The images New Horizons has already sent have already increased our understanding of Ultima Thule itself and the Kuiper Belt as a whole. Initial analyses show that the 35 km x 15 km asteroid rotates once every 15 hours, has no atmosphere and has no rings or natural satellites larger than two kilometers in diameter. Its color is similar to that of Pluto’s moon Charon, one which is likely shared by other objects in the Kuiper Belt, as determined by ground-based and space-based telescope measurements.
From left to right: a low-resolution color image, a high-resolution black and white image and a composite image of Ultima Thule. Credit: NASA/JHUAPL/SWRI
The few images New Horizons has sent so far were collected while it was approaching Ultima Thule, and show no shadows, as the Sun was directly behind it. Later photos taken during close approach will show more details and reveal the topography more clearly. The spacecraft has two cameras: a low-resolution color-sensitive Multispectral Visible Imaging Camera, and a high-resolution but color-blind Long-Range Reconnaissance Imager.
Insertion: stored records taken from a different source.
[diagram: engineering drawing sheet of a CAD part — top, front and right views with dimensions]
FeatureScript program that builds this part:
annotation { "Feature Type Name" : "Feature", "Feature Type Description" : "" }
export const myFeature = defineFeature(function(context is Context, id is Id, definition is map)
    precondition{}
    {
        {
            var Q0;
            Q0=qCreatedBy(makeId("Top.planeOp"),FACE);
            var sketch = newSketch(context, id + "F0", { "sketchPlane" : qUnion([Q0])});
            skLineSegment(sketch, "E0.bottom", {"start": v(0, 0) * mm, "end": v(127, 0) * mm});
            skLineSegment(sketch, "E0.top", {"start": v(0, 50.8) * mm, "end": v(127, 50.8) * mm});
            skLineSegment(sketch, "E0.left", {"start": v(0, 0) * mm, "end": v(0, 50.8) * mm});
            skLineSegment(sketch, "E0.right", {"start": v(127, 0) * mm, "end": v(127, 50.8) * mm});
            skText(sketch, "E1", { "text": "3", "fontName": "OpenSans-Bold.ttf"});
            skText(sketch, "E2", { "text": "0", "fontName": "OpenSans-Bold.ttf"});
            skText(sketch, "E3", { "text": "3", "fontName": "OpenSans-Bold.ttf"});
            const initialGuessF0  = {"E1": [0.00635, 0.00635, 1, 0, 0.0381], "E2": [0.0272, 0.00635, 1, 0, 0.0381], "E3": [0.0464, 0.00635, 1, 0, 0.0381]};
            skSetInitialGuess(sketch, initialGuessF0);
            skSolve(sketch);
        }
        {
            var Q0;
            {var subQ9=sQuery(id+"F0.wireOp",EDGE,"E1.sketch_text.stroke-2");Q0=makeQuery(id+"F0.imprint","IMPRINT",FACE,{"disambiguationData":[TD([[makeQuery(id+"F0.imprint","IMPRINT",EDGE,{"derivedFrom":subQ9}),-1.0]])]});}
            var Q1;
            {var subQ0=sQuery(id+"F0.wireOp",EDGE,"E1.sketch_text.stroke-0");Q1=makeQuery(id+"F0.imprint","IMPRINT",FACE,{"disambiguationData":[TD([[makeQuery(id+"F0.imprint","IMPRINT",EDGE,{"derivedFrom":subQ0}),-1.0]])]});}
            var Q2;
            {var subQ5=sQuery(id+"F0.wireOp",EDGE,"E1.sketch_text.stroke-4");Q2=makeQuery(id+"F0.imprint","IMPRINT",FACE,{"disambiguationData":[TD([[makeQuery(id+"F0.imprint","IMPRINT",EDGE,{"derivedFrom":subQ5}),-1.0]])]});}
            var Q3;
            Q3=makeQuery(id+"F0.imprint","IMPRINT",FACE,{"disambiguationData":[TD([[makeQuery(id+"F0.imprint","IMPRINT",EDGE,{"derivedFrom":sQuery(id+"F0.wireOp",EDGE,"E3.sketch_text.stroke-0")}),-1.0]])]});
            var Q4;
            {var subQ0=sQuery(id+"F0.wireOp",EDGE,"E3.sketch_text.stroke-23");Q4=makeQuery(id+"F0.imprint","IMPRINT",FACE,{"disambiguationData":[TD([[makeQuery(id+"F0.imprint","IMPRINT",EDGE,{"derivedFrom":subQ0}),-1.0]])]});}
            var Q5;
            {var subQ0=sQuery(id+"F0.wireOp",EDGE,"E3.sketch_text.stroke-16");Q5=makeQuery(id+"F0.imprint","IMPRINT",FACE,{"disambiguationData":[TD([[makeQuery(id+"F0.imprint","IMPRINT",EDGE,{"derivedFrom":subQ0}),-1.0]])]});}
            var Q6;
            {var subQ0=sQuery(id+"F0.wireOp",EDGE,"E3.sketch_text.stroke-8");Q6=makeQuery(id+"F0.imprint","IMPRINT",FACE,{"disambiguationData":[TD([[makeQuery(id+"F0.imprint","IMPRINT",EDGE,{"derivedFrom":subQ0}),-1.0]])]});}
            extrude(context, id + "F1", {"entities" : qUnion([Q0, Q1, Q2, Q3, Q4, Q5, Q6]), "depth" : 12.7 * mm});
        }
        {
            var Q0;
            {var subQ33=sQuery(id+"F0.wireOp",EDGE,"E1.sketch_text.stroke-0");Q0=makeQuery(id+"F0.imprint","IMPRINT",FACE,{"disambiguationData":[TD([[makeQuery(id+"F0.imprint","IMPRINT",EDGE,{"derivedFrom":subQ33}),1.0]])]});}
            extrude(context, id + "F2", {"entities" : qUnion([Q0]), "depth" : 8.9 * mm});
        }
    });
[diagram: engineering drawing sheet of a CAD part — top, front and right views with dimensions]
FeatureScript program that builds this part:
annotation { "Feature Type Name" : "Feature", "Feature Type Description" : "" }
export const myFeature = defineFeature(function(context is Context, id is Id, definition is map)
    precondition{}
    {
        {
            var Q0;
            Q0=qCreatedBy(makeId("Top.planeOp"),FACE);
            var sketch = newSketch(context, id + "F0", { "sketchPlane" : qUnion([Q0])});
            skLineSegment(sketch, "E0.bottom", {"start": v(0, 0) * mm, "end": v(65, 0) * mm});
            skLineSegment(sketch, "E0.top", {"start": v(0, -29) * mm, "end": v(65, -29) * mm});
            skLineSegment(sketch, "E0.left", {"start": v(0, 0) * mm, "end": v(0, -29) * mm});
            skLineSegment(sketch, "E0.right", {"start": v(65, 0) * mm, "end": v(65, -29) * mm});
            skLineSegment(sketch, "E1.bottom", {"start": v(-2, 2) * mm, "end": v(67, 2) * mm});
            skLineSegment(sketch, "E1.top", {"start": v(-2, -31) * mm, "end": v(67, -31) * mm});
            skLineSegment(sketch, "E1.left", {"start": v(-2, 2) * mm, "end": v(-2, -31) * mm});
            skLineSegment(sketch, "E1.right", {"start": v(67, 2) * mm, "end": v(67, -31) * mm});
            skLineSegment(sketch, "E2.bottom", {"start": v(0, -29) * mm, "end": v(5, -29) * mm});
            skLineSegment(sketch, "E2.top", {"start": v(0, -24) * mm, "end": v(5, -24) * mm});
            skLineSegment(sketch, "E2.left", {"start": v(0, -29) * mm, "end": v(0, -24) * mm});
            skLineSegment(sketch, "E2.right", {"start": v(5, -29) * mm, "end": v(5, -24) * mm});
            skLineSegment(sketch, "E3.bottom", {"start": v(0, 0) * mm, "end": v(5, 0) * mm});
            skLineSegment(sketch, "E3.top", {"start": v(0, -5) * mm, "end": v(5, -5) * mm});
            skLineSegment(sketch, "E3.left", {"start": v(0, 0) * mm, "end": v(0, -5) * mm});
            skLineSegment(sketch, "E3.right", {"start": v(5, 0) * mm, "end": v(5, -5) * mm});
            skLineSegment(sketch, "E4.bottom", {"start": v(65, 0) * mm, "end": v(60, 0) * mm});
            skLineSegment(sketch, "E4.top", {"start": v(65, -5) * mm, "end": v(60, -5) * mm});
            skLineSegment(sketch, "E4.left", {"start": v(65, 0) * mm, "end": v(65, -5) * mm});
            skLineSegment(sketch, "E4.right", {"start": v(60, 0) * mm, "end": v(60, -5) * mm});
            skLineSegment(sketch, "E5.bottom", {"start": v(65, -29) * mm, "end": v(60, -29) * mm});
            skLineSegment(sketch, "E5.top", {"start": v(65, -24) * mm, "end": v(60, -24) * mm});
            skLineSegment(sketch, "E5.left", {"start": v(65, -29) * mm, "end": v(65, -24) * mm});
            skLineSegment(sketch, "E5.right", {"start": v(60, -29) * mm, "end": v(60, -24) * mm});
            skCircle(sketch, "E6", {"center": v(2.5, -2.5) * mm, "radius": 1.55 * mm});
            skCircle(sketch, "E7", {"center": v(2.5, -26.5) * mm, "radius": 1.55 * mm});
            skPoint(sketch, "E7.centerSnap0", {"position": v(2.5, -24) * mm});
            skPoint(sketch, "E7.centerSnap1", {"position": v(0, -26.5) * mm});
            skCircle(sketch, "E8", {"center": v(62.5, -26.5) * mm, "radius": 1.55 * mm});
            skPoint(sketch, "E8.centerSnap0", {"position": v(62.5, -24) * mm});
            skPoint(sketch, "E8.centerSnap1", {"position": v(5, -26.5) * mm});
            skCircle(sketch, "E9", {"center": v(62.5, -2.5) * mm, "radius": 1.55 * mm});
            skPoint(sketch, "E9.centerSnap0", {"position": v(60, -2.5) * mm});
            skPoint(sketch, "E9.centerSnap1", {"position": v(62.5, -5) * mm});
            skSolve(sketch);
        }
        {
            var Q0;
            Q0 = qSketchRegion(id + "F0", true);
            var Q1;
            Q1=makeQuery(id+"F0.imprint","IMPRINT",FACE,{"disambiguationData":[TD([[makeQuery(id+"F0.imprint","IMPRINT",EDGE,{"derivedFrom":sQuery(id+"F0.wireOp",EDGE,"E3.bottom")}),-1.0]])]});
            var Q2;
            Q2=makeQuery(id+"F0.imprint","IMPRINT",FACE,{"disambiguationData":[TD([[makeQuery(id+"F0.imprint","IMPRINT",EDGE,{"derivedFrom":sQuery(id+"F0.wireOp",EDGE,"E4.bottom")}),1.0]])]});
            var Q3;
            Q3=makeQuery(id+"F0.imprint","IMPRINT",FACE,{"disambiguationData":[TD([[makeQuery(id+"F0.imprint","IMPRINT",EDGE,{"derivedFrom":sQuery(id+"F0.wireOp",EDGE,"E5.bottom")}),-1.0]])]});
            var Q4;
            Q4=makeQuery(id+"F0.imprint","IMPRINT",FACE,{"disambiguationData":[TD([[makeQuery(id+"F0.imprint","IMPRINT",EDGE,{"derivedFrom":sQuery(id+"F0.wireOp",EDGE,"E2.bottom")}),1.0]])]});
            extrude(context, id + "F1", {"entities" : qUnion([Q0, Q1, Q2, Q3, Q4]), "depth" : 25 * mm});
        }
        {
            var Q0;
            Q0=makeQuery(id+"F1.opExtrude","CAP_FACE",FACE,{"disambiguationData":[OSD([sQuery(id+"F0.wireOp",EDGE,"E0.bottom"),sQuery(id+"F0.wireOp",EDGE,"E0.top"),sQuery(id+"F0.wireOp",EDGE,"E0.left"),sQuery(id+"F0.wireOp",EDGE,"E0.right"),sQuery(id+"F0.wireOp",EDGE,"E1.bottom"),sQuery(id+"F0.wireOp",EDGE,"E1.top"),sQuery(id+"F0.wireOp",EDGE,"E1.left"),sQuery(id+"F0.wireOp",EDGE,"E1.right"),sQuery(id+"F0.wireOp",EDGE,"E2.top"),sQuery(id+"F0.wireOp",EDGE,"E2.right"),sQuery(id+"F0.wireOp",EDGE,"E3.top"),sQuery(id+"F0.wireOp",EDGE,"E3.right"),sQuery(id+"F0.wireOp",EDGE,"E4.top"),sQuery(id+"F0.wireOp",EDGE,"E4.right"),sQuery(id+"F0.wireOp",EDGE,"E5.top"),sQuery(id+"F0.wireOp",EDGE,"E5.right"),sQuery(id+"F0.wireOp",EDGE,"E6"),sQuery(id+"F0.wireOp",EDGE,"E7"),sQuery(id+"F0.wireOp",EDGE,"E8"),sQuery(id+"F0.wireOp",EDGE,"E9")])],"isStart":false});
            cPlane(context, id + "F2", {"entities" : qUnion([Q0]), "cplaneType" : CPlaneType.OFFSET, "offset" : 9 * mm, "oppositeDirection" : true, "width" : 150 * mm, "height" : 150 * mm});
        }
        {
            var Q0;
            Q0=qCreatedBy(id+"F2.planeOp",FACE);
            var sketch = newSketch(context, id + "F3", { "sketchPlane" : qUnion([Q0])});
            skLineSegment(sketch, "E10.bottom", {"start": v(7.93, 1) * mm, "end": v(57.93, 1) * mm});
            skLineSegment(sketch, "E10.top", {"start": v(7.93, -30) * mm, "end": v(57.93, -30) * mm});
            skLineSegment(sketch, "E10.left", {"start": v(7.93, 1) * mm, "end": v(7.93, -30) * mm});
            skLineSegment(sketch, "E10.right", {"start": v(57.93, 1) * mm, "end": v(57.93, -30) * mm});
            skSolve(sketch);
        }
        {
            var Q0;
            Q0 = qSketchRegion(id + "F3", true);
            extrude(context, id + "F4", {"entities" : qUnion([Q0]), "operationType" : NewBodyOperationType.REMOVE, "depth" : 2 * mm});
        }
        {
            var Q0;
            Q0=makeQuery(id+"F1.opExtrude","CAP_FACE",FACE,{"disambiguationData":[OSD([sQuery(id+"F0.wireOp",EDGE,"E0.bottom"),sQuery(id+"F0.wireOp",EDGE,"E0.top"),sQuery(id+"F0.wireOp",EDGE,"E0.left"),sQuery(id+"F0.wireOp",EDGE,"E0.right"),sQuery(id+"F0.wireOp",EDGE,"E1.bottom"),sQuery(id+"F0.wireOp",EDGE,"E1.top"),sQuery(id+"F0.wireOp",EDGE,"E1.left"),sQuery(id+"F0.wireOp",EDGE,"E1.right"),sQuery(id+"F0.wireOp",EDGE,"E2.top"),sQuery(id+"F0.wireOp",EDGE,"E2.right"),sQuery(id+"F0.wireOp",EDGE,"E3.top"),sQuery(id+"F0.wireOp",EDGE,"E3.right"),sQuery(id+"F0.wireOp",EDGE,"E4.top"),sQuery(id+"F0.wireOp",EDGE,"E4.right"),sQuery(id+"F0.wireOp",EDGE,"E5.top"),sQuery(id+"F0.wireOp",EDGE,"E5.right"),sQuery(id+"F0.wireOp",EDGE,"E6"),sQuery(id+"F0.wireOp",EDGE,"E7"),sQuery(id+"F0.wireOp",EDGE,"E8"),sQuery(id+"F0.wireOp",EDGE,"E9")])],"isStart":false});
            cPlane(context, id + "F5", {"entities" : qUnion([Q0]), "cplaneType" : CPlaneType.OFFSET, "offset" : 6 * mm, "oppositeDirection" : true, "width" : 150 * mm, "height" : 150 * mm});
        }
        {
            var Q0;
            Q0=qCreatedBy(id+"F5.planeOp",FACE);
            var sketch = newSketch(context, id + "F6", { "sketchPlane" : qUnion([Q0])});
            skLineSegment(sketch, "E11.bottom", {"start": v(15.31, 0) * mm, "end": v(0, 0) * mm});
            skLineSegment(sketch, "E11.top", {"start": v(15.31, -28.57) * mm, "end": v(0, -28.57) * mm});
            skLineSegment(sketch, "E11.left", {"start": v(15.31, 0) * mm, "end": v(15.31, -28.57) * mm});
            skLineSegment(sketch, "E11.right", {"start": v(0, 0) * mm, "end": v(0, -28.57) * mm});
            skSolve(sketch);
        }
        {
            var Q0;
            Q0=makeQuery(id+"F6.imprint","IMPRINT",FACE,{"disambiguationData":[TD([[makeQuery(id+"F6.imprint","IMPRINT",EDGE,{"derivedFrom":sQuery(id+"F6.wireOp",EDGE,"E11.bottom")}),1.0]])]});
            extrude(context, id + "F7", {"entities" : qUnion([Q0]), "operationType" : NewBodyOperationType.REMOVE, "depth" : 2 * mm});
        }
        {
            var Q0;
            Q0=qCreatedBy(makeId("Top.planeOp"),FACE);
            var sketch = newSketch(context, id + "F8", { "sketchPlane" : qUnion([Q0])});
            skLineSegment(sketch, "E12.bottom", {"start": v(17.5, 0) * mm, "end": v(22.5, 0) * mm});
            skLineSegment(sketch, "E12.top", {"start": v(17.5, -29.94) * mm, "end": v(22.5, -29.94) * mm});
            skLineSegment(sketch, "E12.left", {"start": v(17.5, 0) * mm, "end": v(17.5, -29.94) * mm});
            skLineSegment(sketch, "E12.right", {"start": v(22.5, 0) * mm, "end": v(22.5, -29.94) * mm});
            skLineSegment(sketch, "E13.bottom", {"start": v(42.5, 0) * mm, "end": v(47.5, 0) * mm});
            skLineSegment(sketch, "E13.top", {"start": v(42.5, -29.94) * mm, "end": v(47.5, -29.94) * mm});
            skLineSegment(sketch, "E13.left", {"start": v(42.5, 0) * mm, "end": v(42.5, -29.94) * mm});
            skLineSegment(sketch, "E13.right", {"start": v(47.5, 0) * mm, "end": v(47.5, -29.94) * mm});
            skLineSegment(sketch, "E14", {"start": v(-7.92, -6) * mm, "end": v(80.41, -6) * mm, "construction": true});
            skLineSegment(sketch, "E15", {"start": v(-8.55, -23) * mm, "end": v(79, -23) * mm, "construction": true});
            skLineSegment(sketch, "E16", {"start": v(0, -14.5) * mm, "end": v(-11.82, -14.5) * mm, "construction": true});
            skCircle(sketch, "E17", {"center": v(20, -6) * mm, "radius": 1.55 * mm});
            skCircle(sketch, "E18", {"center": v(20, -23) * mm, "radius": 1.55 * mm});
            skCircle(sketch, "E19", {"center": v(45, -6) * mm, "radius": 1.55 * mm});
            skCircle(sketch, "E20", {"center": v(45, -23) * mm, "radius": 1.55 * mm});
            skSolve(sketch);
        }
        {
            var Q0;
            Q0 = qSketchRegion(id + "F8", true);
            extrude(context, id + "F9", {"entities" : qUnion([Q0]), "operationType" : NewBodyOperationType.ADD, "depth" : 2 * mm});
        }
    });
The NASA color releases combine images from these two cameras to produce syntheses that possess both sharpness and color.
The initial photos were also able to determine that Ultima Thule is likely a contact binary asteroid, one which at some point in its history was two separate objects that eventually merged into one. Other similar objects have been found through radar imaging, such as asteroid 1999 JD6, recorded four years ago in a close approach to Earth, but this is the first time such an object has been directly imaged with visible light rather than with radio waves.
Much closer imagery, which was taken minutes later, has not yet been sent back. New Horizons passed Ultima Thule, which is only 20 miles long, at a distance of 3,500 kilometers—and at a speed of 14 kilometers per second. At that close approach, the spacecraft saw its target as only the size of the full moon in its sky (despite prevalence of artistic images making it appear much closer). And at such an encounter distance and speed, “close-up” views were only to be had for about 10 minutes, a real challenge given the faint light in these far distant regions of the Solar System.
In order to operate so far from the Sun, New Horizons is powered by the radiation produced by 11 kilograms of plutonium-238 dioxide, which in turn is used to generate 200 watts (a third of that needed to power a microwave) to operate the spacecraft’s scientific instruments and communications suite. This is expected to last until sometime into the 2030s, when the plutonium decay will not be enough to sustain the craft.
New Horizons is expected to have enough power, however, to send data back on at least one more Kuiper Belt object. It also still has enough fuel for limited changes to its course. Whether or not the spacecraft will perform any more scientific experiments is dependent on observations from Earth similar to the effort to find Ultima Thule, locating other Kuiper Belt objects in the probe’s potential flight path.
Beyond the technical challenges of more New Horizons missions, the political hurdles will be at least as difficult. Even as New Horizons flew past Ultima Thule, NASA employees have been furloughed as a result of a broader US government shutdown.